[Stored data entries]
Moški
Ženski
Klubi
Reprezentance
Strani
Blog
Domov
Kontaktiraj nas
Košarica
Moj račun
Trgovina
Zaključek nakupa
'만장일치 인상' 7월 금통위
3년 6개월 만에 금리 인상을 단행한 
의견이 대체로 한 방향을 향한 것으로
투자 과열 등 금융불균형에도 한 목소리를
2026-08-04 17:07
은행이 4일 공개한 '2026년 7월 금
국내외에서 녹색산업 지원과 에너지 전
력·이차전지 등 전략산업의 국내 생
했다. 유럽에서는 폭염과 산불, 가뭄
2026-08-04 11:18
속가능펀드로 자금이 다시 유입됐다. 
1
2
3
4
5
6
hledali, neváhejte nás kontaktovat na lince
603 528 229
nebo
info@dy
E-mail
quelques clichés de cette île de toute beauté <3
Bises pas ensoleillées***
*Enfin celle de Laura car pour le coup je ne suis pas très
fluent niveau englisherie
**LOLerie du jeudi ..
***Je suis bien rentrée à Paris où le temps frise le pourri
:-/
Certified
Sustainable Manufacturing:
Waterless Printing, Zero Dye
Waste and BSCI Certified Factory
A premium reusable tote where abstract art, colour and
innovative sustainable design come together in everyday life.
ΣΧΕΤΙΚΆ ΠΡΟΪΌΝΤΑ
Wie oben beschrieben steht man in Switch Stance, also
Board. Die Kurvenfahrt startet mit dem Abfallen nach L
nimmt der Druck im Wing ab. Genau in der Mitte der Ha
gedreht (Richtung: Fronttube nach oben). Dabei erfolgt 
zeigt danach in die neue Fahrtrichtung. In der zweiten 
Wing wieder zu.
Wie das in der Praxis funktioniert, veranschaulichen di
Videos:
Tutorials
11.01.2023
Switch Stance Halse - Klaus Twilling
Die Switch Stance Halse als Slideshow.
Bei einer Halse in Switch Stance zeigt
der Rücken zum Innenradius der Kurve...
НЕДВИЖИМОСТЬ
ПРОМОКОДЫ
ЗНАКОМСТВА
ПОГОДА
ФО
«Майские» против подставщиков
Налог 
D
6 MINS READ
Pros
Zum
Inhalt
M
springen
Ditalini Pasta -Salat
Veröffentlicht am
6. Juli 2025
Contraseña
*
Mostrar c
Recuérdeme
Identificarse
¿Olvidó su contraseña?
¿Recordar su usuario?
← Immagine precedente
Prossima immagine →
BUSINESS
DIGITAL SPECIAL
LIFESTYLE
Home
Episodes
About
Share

TASK TO CARRY OUT →
From the entries above, copy each line holding "zeigt".

RESPONSE →
zeigt danach in die neue Fahrtrichtung. In der zweiten 
Bei einer Halse in Switch Stance zeigt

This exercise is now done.